Wednesday, October 29, 2008

I Know Why the Caged Bird Sings

I Know Why the Caged Bird Sings by Maya Angelou 1971 New York: Bantam Books (read October 2008)
Recommended (high school, 11th/12 grade)
*Contains sexually explicit material, depicts child rape that happened to Maya at age 8.
The story begins with Maya, age 3 and 4-year old brother Bailey Johnson, Jr. being sent by train (under care of a porter and a note pinned to their clothing) from Long Beach, California to Stamps, Arkansas to live with their paternal grandmother. Maya is never sure why her parents sent them away. The brother and sister enjoy a rather simple life in Stamps, where Momma (what they called their grandmother) owned a general store and cared for their crippled Uncle Willie. During the Great Depression, Maya’s family kept the neighbors supplied with staple goods by trading or using credit.
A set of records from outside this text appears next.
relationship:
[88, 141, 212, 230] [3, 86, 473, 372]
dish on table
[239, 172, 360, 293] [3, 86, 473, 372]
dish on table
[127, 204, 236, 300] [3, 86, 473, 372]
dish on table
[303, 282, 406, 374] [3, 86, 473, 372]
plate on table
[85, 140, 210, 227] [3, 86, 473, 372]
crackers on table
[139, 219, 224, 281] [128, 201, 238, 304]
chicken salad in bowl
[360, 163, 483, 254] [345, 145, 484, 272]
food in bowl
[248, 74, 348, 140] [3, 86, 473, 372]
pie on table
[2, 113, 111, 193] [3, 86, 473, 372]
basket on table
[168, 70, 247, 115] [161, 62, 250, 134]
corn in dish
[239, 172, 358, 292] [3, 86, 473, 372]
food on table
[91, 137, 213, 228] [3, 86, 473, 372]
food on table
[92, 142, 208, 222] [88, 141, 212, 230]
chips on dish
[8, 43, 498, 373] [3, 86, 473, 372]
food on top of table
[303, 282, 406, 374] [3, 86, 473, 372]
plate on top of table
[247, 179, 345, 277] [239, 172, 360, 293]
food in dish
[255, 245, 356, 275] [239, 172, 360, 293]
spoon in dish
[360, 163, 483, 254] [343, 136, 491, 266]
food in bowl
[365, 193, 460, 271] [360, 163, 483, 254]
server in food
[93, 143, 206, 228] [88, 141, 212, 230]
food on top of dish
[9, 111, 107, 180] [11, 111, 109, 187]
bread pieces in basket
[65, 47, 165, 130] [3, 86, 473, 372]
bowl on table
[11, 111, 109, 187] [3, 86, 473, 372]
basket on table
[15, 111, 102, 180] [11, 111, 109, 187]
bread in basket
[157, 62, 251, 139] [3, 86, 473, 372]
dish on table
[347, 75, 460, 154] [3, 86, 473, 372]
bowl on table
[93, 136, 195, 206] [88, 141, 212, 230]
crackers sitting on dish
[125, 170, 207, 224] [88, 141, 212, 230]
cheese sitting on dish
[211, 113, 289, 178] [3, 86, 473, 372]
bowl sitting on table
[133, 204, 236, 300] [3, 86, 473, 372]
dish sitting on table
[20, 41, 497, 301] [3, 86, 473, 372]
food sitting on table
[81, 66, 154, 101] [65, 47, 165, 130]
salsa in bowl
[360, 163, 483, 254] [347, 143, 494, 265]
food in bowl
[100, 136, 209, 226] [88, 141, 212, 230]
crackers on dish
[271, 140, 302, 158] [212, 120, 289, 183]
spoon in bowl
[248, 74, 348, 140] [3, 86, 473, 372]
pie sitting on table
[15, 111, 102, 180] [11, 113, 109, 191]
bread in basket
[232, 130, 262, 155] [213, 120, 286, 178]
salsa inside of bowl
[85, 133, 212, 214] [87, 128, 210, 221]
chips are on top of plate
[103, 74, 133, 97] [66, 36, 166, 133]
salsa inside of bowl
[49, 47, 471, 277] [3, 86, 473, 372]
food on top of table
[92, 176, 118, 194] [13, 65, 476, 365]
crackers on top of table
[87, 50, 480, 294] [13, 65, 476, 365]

At about age 7, Maya’s father showed up (she and Bailey, Jr. thought their parents might be dead) to take the children to St. Louis to live with their mother and maternal grandparents (father continued on to California). Their uncles were a rowdy bunch who defended their family fiercely. When they enrolled in school in St. Louis, Maya and her brother thought their classmates were ‘backward’ and so they were moved up a grade so as not make their classmates ‘feel inferior.’ Maya said they were good at math from working in the store and good at reading since there was nothing else to do in Stamps. After a year and half in their grandparents’ house, Maya and Bailey moved with Mother Dear (their biological mother) to another home that was shared with their mother’s boyfriend Mr. Freeman, a big Southern man who at first seemed kind and provided the basics for them. After some time Mr. Freeman molested Maya. Later, he raped her.** He told her he would kill Bailey, Jr. if she ever told. When the truth was found out, Mr. Freeman went to trial, was found guilty, but released the same day. Two days later Mr. Freeman was found dead (probably at the hands of the uncles). Maya felt tremendous guilt about his trial and death. From the trauma, Maya stopped speaking and eventually she and Bailey, Jr., were sent back to Arkansas.

A few years later, the brother and sister were taken from Arkansas by Momma (grandmother) to live in Oakland, California with their mother, whom they both describe as beautiful as a movie star. 'Daddy Clidell' lived there too and everyone thought Maya was his daughter. They both seemed proud of the declaration.

Eventually when Maya was about 15 and living with the family in San Francisco, she wanted to work on a street car as a conductorette-unheard of for a black woman in those days. Through perseverance she was given the job and kept it for a semester until she returned to school. Later in Maya’s late teenage years, she tells of a one-time encounter with a neighborhood boy and becomes pregnant. The story ends with the birth of her son Guy.